Im chemischen Labor verwendet man meistens den Rücklaufteiler nach Rhen - Theilig oder automatisch gesteuerte Kolonnenköpfe. Bei automatischer Steuerung wird das Rücklaufverhältnis vorgewählt und dann elektronisch überwacht.

3.0 Destillation bei Normaldruck:

Die Destillation bei Normaldruck wird zum Trennen von Substanzgemischen mit Siedetemperaturen bis ca. 150°C angewendet.

Prinzipieller Aufbau einer Destillationsapparatur mit Kolonne:

Verdampfungsteil:

Kondensationsteil:

Spezielle Hinweise:

Füllen einer Füllkörper - Kolonne:

- Als Füllkörper - Unterlage werden zweckmässig grosse Raschigringe (6 mm) verwendet; Glaswatte ist ungeeignet, da sie Stauungen erzeugt (grosser Druckabfall)

 

Heizen:

-Temperaturschwankungen sind durch die Verwendung eines Ölbadrührers zu vermeiden

- Die Badtemperatur wird so eingestellt, dass sich die geeignete Kolonnenbelastung ergibt. Diese ist richtig eingestellt, wenn ein deutlicher Rücklauf zu beobachten ist, aber kein Flüssigkeitsstau auftritt.

Bei Destillationen ohne Kolonnenköpfe erfolgt die Temperaturregulierung aufgrund der Destillationsgeschwindigkeit (ca. 1 Tropfen pro Sekunde)

- Um das Dampf / Flüssigkeitsgleichgewicht in der Kolonne nicht zu stören und um ein Überhitzen des Gemisches im Destillierkolben zu verhindern, sind Wärmeverluste durch Isolieren von Kolonne und Aufsatz zu vermeiden; Kolonnen besitzen oft einen evakuierten und verspiegelten Mantel

- Bei Verwendung eines Kolonnenkopfes wird unter Totalrücklauf aufgeheizt, bis sich das Dampf / Flüssigkeitsgleichgewicht in der Kolonne eingestellt hat; erst dann wird Destillat entnommen.

 

Einstellen des Kolonnenkopfs:

- Das Rücklaufverhältnis ist so einzustellen, dass der Kolonne nur soviel niedersiedendes Destillat entnommen wird, wie sich laufend anreichert. Durch fortwährendes Korrigieren wird die Siedetemperatur möglichst konstant gehalten, bis die gesamte Fraktion destilliert ist. Je geringer die Konzentration an niedersiedender Komponente wird, desto mehr ist das Rücklaufverhältnis zu vergrössern.

 

Kühlen:

- Die Weglänge des Kondensationsteils ist möglichst kurz zu halten, damit ein Verunreinigen der Fraktion verhindert wird.

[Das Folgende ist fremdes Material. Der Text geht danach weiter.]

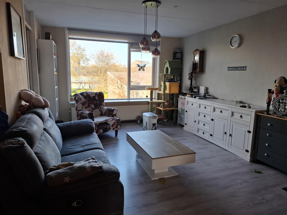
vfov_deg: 58.9
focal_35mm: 23
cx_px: 144
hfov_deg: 73.9
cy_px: 108
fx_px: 191
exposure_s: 1/102
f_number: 1.8
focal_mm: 5.5
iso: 50
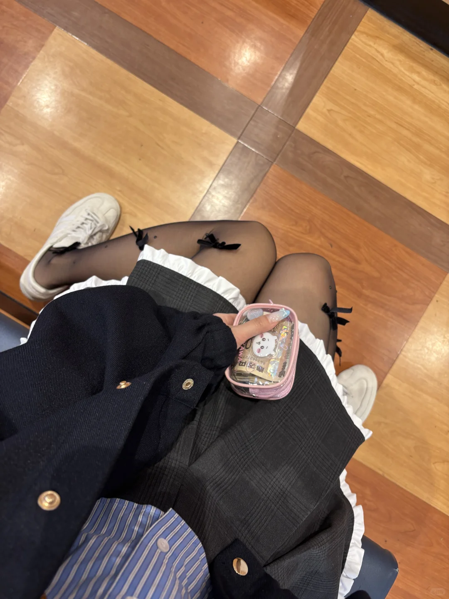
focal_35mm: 26
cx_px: 224
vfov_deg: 67.3
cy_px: 300
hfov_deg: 53.1
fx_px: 450
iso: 125
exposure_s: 1/87
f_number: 1.6
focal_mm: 5.96
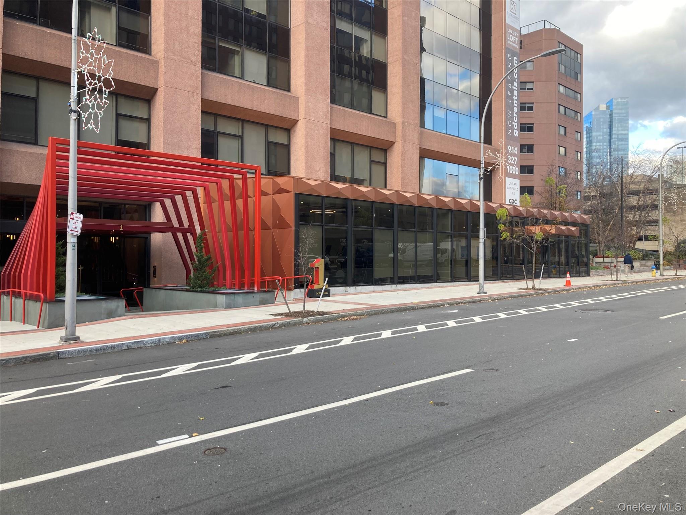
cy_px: 258
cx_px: 343
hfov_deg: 63.4
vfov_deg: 49.7
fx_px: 555
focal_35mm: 28
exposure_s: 1/122
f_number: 1.8
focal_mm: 3.99
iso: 25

4.0 Destillation bei vermindertem Druck:

Diese Destillationsart dient zum Trennen von hochsiedenden (Siedepunkt > 150°C) oder temperaturempfindlichen Substanzgemischen.

Aufbau der Apparatur und Wahl der Geräte analog der beschriebenen Methoden; speziell zu beachten für die Kolonnenwahl ist der Druckabfall.